Cthulhu waits dreaming... of Cthulhette?

Go read this. It's light on detail for a science bit, but oddly Cthulhic. There's more on midshipmen here - look at the relationships to our physiology.

A few passages for the essence of the thing:

A mysterious hum has been keeping people in Hampshire awake all night ...
...
Male Midshipman fish let out a deep, resonating drone which attracts females and acts as a challenge to other males. ... once they get going can keep up the distracting hum all night. 
... the noise created by the Midshipman is of such a low frequency and long wavelength that it can carry through the ground, walls ...
...
... "I thought I was going mad at first. ..."
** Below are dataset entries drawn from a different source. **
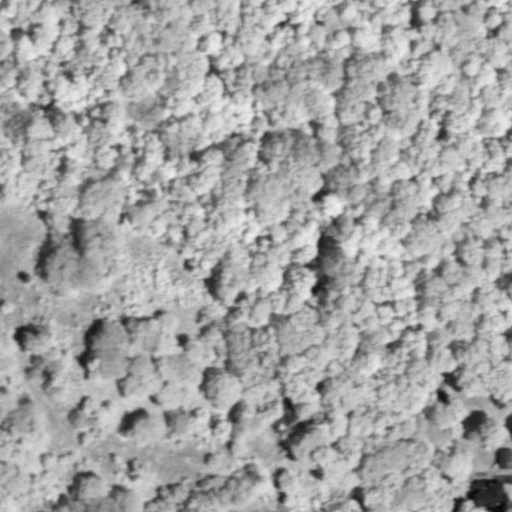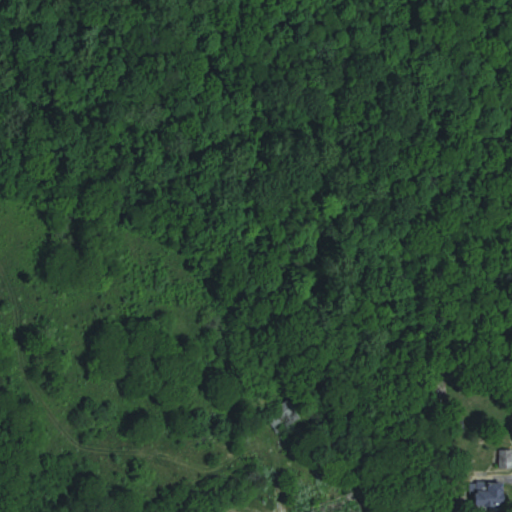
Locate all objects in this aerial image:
building: (283, 416)
building: (506, 459)
building: (345, 504)
road: (473, 504)
road: (251, 508)
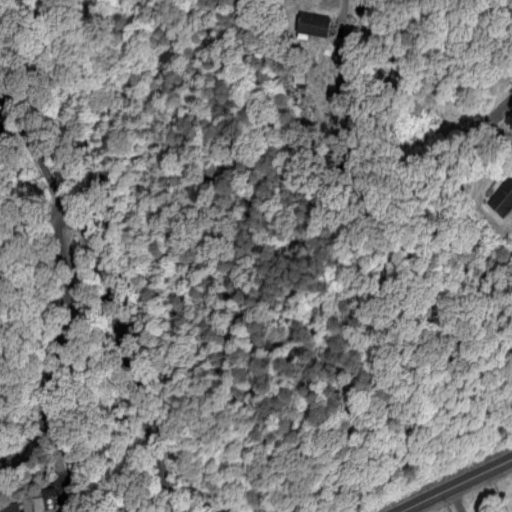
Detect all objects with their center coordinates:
building: (313, 23)
building: (510, 90)
road: (506, 124)
building: (1, 138)
building: (502, 197)
road: (78, 239)
road: (459, 485)
road: (454, 501)
building: (31, 504)
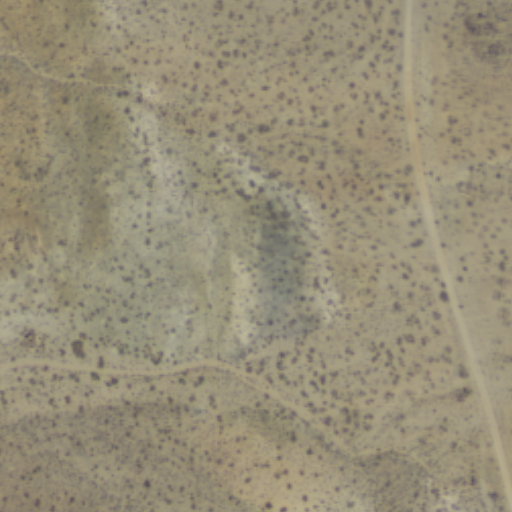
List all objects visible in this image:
road: (433, 259)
The question then: what else might be disturbing our sleep we don't yet know about..?
_

9 comments:

garrisonjames said...

Interesting...very inspirational, in some weird ways...

John Till said...

This is one of the oddest stories that I have read in a while! Sleep disturbed by humming fish. Makes you wonder if some great cephalopod's dreaming could be disturbed by the chants of meditating monks... or other things.

Jedediah said...

How about The Hum?

Or this unearthly sound (link will open a download of a soundfile). It's a bearded seal, but it sounds like something from outer space.

The Inner Geek said...

Now I'll be wondering what a Cthulhette might look like all day. Madness ensues.

garrisonjames said...

Weren't the Cthulhette's a girl band from the early Sixties? Can't recall the name of their one hit song, but the tune was catching, easy to hum along with...

Porky said...

Weird it is, and I had no idea it was so widespread, enough to be classified like that, as a capitalised Hum. I recommend following the links Jedediah left - the sound is incredible, and nothing I'd connect with a seal. That link has a little extra text in the URL, so here it is again.

Re the Hum, it may be that this particular instance, the one described in the newspaper article, is an explanation of the entry for Southampton.
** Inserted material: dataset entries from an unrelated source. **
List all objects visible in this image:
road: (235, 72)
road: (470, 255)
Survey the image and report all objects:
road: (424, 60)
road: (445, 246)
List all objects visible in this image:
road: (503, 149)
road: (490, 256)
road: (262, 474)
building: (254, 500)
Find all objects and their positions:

It also raises more questions. Just the obvious ones:

- Is there one source for every instance of the Hum, or could the Hum cover several distinct sources, each specific to a set of geographic locations or the group of people involved, or some other factor?

- How much variation is there in the human population when it comes to sensitivity to stimuli, or rather how differently could we each physiologically relate to the world?

- Could this kind of subtle physiological difference be leading to difficulty in understanding or being understood, or be a factor in certain behaviours, or the appearance of certain frictions?

- Back towards the original question, how much could there be that some of us can sense or be affected by in some way, but isn't yet recognised or named?

- More interestingly, how many phenomena could actually be undetectable by our senses even with the aid of current technology, in that we may not be looking for them, or know that we could?

garrisonjames said...

Those are interesting links. Jedediah strikes again with amazingly cool stuff! The Hum is pretty disconcerting, if you consider how wide-spread the phenomena seems to be. There needs to be some version of this thing/event in Wermspittle...

Loquacious said...

reverse Siren, huh? neat thought.

Porky said...

I didn't think of that. I wonder how much else could be cast in a different light by this.

And something like it would fit Wermspittle like a glove.